__WHAT TO WORK ON__.
Write out the following material word for word, omitting the pictures from your answer.

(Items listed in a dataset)
== Segment start ==

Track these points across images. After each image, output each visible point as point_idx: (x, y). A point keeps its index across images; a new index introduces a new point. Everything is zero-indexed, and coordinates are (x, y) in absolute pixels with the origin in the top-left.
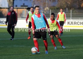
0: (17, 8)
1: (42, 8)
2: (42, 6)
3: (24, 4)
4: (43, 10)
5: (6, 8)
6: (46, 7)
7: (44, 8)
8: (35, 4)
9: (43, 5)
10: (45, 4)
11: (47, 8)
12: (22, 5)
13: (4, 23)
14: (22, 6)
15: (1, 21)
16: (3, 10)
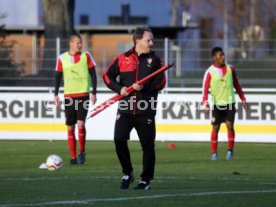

== Segment end ==

__RESULT__.
Track these points across images. After each image, output each visible point as point_idx: (x, y). A point keeps its index across images; a new index introduces a new point. Everything is zero-indexed, and coordinates are (x, y) in absolute pixels with the origin in the top-left.
0: (17, 8)
1: (42, 8)
2: (42, 6)
3: (24, 4)
4: (43, 10)
5: (6, 8)
6: (46, 7)
7: (44, 8)
8: (35, 4)
9: (43, 5)
10: (45, 4)
11: (47, 8)
12: (22, 5)
13: (4, 23)
14: (22, 6)
15: (1, 21)
16: (3, 10)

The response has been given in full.